=== Directive a ===
Copy out the collected data on the pressed plant sheets line for line, leaving out the pictures.

=== Text to read ===
I was staying at Fallon RV Park, (no web site) and the Amazon warehouse was in Fernley. It’s around 30 miles away, and like I said last post, I did try to find somewhere to park my RV in Fernley with no luck. For the first time in many years, I had to get up at 5AM, dress, eat, check my em, then go to WORK. Gah! Not fun. The 10 hour work shifts weren’t all that fun either. Then the warehouse is sooo large that getting to break rooms, or lunch rooms, took such a long time that you’d end up with a shortened break. And you have to go through a metal detector whenever you leave so I soon found out that I’d have to get a plastic belt to avoid having to remove and replace it 4 times per day. The kind of belt that holds up a guys pants. Turns out that the stores don’t carry all plastic belts any longer. They use to, but I couldn’t find any. Eventually, one of my co-workers mention I could find plastic knapsack clips and braided belts in the sports sections of WalMart. I could, I bought, and made my own plastic belt. That saved some time heading to break, lunch, and home.

=== Collected data ===
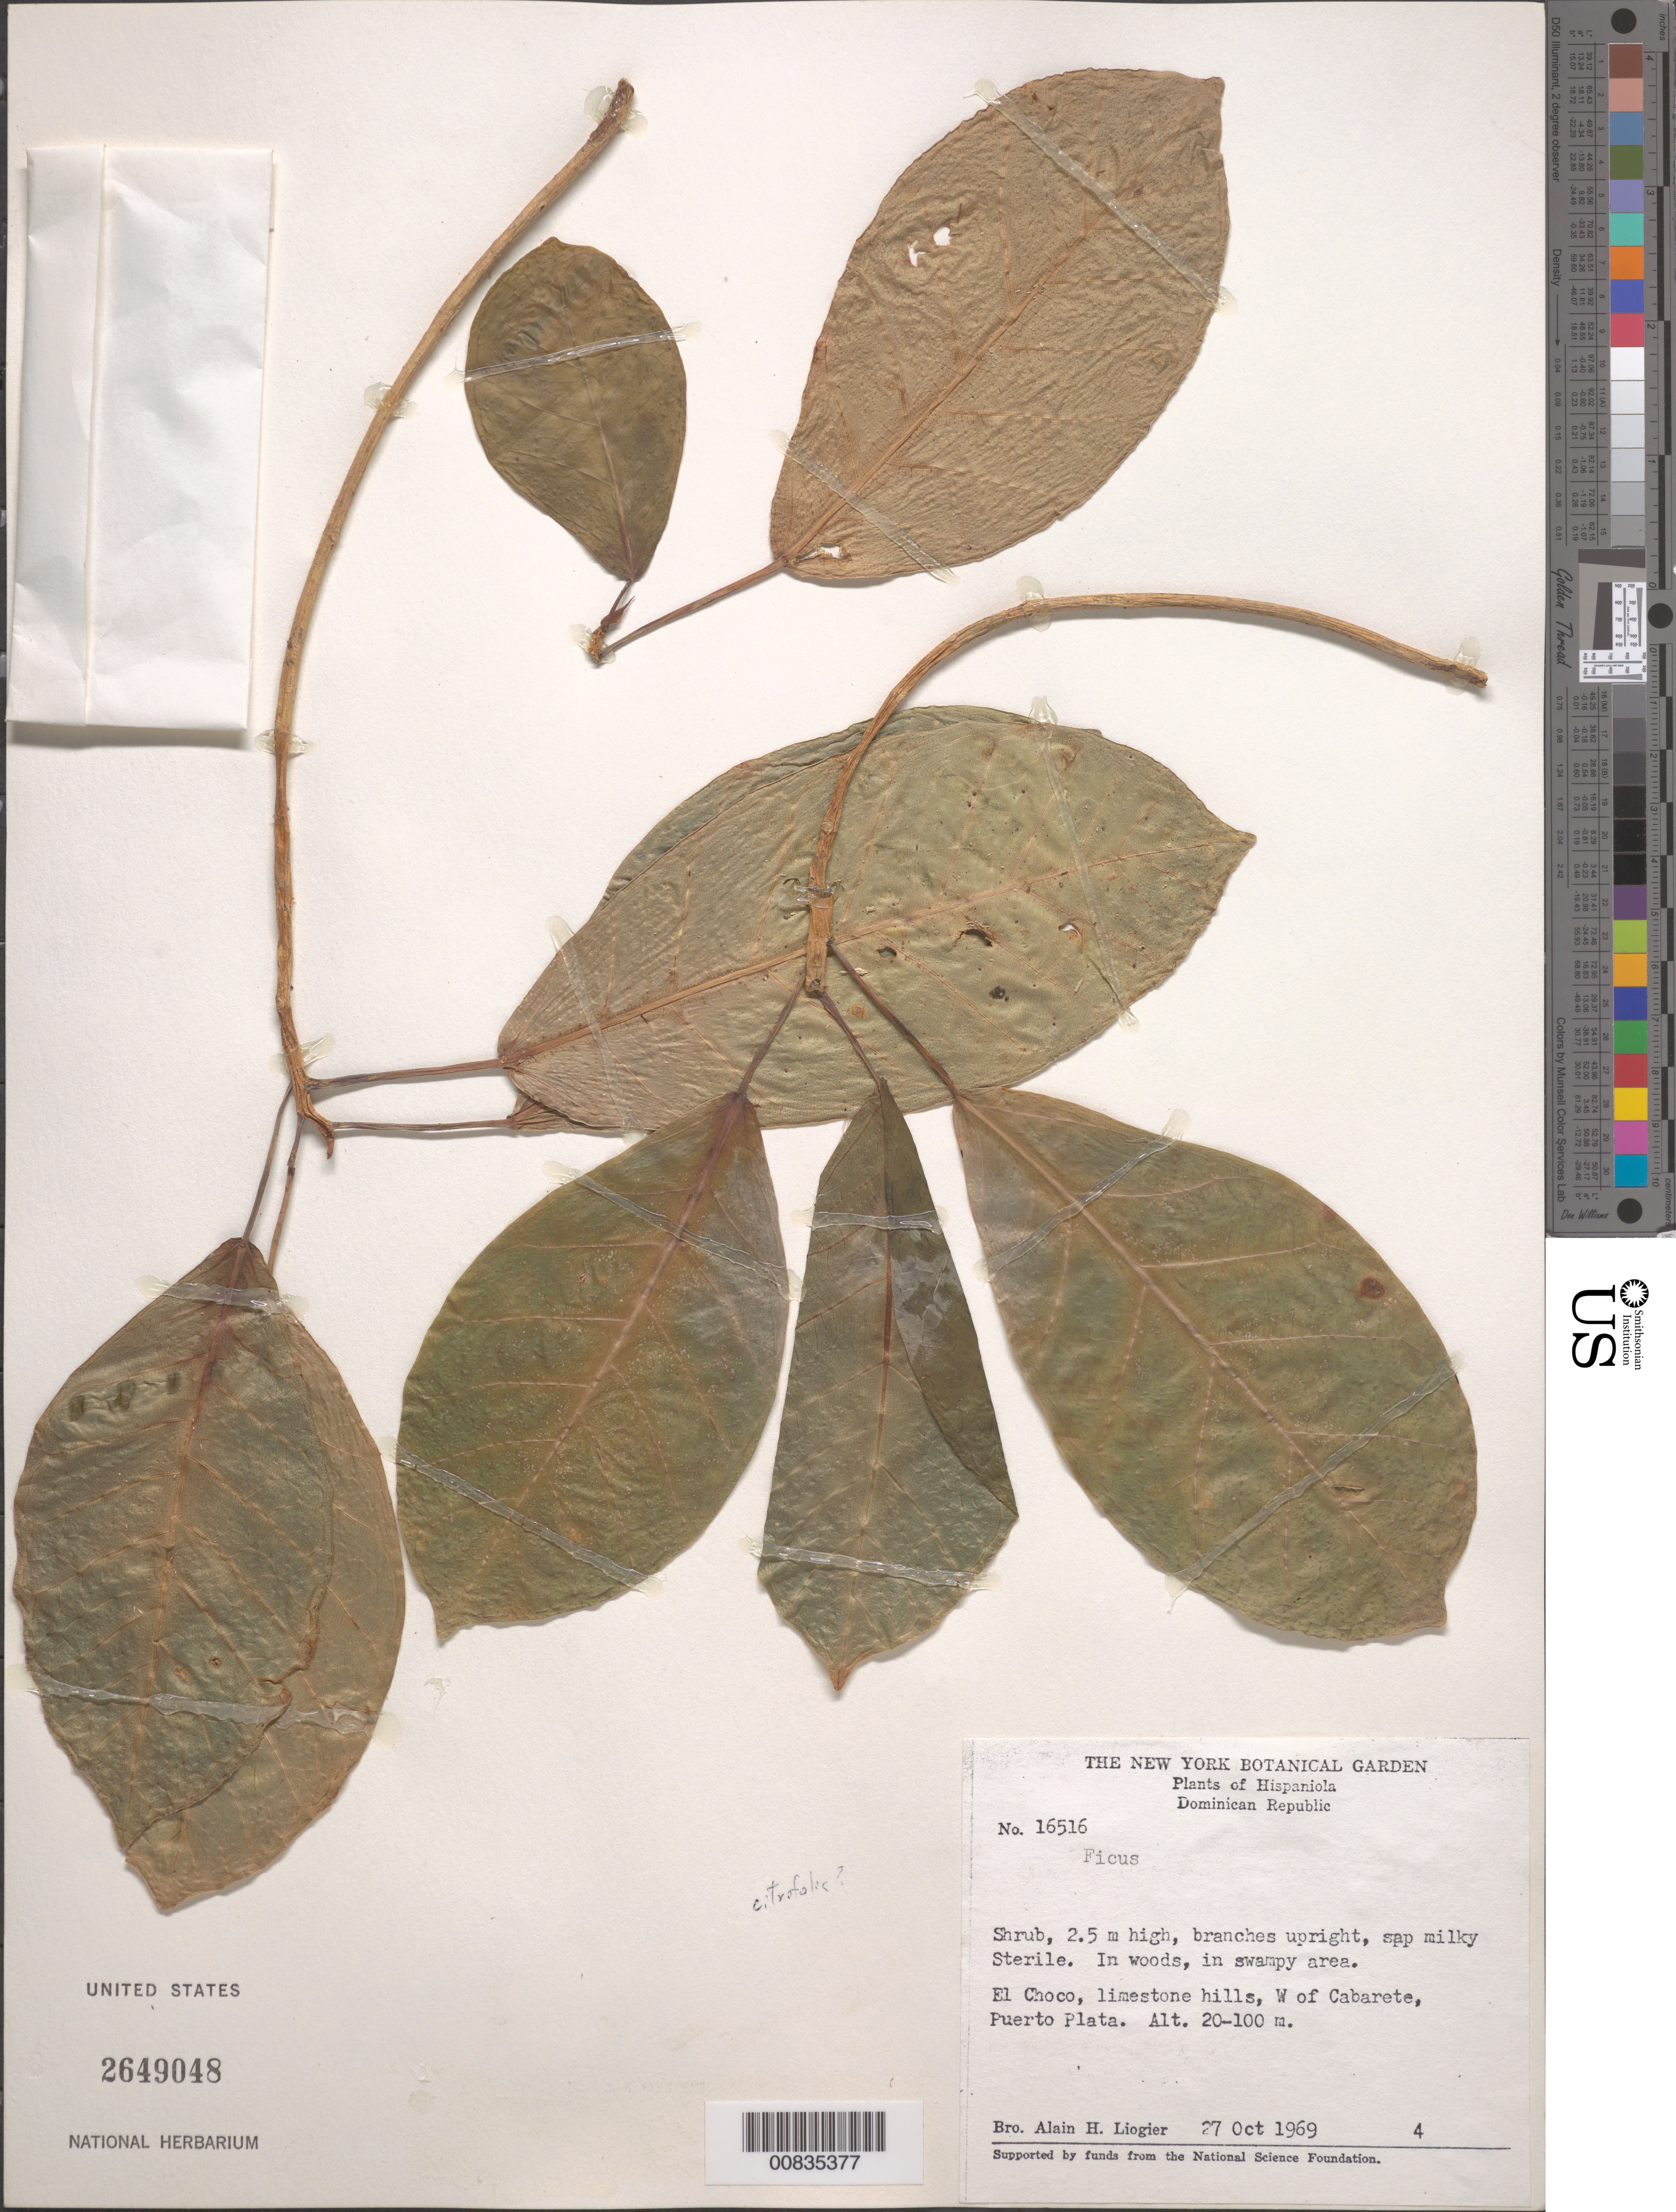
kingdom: Plantae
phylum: Tracheophyta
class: Magnoliopsida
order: Rosales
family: Moraceae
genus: Ficus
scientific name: Ficus citrifolia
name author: Mill.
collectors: A. H. Liogier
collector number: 16516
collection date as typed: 27 Oct 1969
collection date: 1969-10-27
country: Dominican Republic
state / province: Puerto Plata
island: Hispaniola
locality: El Choco, limestone hills, W of Cabarete, Puerto Plata.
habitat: Limestone hills. In woods, in swampy area.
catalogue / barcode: US 2649048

=== Directive b ===
Resume the account of the Amazon warehouse job, starting right after its last sentence.

=== Expected output a ===
kingdom: Plantae
phylum: Tracheophyta
class: Magnoliopsida
order: Rosales
family: Moraceae
genus: Ficus
scientific name: Ficus citrifolia
name author: Mill.
collectors: A. H. Liogier
collector number: 16516
collection date as typed: 27 Oct 1969
collection date: 1969-10-27
country: Dominican Republic
state / province: Puerto Plata
island: Hispaniola
locality: El Choco, limestone hills, W of Cabarete, Puerto Plata.
habitat: Limestone hills. In woods, in swampy area.
catalogue / barcode: US 2649048

=== Expected output b ===
What I was doing is ‘Picking’. In the morning, you’d walk in the plant and pick up a UPC bar code scanner. The scanners have the old Microsoft CE software in them so they were always giving us trouble. Anyway, after the meeting and stretching, you’d turn it on, and it would check via WiFi where you were to go for that session. Then you’d walk over to the area and start picking product (go to Amazon dot com to see what kind of products) and loading it in tote bins. Which when full would be placed on conveyors. Super boring work. The facility is so…behind the times. They don’t even have CD/DVD automatic picking carousels. Such an easy product to handle automatically…but here instead, we humans were trying to sort through randomly placed CDs in a shelf bin looking for the right one out of 5 or 10. Nor do they have automatic pallet wrappers, which are an industry norm…they’re still having 2 people wrap them with clear plastic by hand. I was not impressed in the least with Amazon’s seemingly antiquated warehousing techniques.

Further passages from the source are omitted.